‘Spin caloritronics’ is a burgeoning field of study which studies interactions between heat, electrons, and magnetism in solids (Fig. 1). The field was initiated with the discovery of the spin-Seebeck effect (SSE) in 2008 , and has evolved with diverse research topics which lead to the discovery of novel effects, such as spin-dependent Seebeck effect , spin-Peltier effect , etc.

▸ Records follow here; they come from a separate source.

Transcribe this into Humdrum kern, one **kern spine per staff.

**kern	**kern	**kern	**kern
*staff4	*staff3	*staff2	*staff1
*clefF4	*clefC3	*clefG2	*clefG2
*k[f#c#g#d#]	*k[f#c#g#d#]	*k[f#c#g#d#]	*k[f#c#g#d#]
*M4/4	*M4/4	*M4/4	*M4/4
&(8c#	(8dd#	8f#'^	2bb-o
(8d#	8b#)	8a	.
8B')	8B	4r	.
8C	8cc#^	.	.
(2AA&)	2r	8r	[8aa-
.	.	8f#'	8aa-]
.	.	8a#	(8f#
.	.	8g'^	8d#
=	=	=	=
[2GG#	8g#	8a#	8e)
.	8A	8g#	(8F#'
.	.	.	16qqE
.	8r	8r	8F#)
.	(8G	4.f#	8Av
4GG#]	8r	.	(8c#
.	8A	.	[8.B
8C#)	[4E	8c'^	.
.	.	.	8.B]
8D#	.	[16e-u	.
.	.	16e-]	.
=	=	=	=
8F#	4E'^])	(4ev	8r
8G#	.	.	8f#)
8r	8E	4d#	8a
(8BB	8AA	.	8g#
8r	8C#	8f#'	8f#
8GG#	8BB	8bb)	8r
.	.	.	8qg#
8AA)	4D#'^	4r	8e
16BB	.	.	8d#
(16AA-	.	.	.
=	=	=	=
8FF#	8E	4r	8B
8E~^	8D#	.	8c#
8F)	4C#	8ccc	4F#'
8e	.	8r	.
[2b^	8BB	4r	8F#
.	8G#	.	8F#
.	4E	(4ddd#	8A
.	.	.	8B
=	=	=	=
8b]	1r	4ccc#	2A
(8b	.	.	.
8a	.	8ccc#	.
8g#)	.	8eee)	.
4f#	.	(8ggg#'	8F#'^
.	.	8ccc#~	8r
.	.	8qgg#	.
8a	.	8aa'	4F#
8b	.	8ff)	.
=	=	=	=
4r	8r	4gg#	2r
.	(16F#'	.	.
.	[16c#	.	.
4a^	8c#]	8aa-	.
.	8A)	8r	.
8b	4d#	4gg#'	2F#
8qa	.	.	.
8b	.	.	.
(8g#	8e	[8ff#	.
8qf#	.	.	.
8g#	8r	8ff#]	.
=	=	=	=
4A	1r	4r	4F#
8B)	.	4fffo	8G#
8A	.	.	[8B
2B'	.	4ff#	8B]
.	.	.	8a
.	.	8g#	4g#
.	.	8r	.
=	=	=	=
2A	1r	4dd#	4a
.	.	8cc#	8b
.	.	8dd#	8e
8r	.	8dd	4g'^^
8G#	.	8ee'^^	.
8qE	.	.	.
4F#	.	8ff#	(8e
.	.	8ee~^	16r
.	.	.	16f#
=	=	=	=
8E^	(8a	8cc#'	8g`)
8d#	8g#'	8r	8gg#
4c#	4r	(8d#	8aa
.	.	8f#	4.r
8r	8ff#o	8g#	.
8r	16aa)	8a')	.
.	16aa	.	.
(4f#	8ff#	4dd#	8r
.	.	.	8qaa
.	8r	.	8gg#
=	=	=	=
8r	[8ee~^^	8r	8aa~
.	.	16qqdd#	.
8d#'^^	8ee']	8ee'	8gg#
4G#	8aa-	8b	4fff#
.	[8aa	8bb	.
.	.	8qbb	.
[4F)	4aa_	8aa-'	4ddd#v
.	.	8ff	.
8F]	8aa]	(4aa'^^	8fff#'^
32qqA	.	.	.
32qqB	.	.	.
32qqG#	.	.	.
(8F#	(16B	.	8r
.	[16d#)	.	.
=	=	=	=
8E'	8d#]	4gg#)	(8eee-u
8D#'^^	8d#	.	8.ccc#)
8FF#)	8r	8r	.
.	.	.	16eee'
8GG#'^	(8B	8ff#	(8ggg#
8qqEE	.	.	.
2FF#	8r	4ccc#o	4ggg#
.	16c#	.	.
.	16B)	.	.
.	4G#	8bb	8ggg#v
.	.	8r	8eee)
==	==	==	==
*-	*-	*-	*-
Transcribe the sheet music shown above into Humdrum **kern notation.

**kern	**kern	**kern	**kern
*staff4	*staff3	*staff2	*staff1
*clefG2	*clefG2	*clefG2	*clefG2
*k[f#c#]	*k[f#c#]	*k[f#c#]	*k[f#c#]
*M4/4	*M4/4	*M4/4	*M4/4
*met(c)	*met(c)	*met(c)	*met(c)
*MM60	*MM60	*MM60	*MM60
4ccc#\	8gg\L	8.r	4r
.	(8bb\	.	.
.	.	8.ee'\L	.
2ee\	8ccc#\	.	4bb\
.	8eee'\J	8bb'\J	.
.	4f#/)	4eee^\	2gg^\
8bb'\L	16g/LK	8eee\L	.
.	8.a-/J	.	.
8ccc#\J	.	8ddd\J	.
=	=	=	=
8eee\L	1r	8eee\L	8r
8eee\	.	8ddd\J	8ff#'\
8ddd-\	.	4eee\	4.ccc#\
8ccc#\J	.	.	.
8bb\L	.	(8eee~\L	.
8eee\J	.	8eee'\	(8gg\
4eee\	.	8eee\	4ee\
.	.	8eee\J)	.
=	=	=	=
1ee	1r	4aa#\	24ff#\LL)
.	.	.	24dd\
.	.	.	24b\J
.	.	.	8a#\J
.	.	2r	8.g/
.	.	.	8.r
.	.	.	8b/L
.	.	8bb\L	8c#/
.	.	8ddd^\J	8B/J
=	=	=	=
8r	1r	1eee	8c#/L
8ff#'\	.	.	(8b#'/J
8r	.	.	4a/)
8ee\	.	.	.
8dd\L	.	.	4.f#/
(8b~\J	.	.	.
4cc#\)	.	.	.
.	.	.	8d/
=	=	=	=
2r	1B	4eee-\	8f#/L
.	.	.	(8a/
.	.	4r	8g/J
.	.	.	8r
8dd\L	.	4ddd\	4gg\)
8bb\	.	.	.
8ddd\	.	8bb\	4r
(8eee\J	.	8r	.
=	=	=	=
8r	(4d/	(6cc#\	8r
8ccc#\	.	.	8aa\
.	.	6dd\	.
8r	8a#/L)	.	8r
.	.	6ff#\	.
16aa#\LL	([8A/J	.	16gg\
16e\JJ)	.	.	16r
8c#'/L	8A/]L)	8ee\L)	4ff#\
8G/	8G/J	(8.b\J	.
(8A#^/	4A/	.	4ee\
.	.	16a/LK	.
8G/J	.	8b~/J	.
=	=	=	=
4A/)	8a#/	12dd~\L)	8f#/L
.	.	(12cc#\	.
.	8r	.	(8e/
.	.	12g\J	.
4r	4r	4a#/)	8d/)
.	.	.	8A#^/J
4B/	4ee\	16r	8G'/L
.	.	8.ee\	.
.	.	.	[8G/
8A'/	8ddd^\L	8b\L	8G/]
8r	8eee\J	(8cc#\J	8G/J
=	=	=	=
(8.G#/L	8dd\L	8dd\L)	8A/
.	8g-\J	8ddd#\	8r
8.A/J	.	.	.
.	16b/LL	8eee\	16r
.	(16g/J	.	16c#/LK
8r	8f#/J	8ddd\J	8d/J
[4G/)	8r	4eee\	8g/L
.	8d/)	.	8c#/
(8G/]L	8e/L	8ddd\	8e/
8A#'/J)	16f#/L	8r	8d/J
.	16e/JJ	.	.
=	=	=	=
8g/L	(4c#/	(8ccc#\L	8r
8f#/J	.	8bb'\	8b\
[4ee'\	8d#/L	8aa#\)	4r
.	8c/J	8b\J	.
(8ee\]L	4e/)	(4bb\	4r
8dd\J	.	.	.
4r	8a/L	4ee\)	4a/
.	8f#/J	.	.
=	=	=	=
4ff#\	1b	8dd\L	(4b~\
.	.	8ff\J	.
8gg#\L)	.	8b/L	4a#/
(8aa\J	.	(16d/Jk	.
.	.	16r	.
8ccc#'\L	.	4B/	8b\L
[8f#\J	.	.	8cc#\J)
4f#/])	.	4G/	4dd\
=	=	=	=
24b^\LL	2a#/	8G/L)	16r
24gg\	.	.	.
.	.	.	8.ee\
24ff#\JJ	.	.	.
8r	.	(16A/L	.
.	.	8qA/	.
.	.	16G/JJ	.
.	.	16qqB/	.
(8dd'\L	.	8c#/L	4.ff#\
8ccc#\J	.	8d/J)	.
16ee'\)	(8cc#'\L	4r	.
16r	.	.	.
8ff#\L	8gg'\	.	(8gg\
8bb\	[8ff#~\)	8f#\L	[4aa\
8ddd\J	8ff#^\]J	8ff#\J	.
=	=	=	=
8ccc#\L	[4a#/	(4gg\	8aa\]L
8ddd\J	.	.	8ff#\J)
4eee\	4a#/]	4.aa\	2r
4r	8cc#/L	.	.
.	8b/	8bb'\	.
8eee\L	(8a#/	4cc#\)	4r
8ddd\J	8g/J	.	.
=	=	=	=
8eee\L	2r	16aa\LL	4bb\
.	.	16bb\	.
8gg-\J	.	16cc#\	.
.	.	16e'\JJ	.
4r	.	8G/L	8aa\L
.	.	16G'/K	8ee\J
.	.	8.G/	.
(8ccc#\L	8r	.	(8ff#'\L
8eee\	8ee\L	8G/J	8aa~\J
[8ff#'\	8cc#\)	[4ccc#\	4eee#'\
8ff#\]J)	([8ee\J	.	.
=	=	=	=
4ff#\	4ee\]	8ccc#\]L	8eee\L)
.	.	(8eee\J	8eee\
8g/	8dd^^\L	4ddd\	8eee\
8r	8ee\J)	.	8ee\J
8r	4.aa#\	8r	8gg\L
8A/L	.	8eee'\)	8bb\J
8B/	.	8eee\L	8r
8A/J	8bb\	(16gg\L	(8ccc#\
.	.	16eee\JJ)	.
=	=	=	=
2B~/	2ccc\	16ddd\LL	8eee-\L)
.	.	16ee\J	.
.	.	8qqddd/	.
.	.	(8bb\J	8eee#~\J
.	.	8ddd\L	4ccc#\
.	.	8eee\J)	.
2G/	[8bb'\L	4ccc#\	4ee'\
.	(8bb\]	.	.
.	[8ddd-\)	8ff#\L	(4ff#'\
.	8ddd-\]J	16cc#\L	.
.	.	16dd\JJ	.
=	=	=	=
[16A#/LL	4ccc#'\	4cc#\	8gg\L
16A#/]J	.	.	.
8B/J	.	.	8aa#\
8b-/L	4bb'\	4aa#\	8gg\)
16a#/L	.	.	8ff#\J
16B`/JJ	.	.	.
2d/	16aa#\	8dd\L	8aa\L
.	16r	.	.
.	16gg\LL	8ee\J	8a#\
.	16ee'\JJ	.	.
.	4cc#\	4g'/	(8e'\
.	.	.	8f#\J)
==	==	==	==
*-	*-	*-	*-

Figure 1. Concept of spin-caloritronics
The SSE is the conversion of heat (or a temperature gradient) into electricity like the charge-based thermoelectric effect, but it utilizes electron ‘spin’ instead of charge. The additional spin degree-of-freedom not only provides a larger parameter space for optimizing the device performance, but also enables new device design which could overcome the shortcomings of the existing thermoelectric devices. While a SSE device possesses the same advantages (no moving parts, long life time, high power density, etc.) with those conventional thermoelectric devices have, the use of electron spin and the resulting device geometry make it possible to separately tune the thermal conduction and electrical conduction in the device, which has been one of the biggest challenges in conventional thermoelectric devices. Also, the fact that the temperature gradient and the electrical output are perpendicular to each other makes it possible to use only one type of material, whereas conventional thermoelectric devices require two different types of materials (e.g. n- and p-type semiconductors) (Fig. 2).
Figure 2. Structural differences between Seebeck effect and spin Seebeck effect
Our group aims to develop efficient thermoelectric devices utilizing a variety of spin-caloritronic effects. We conduct fundamental research to better understand interactions between heat, electrons, and magnetism in solids, and to find interesting novel phenomena based on it. We also try to employ novel device designs by introducing those newly discovered phenomena as well as new materials.
1. K. Uchida et al., Observation of the spin Seebeck effect, Nature, 455, 7214 (2008).
2. A. Slachter et al., Thermally driven spin injection from a ferromagnet into a non-magnetic metal, Nature Phys, 6, 879–882 (2010)
3. J. Flipse et al., Direct observation of the spin-dependent Peltier effect, Nature Nanotech, 7, 166–168 (2012).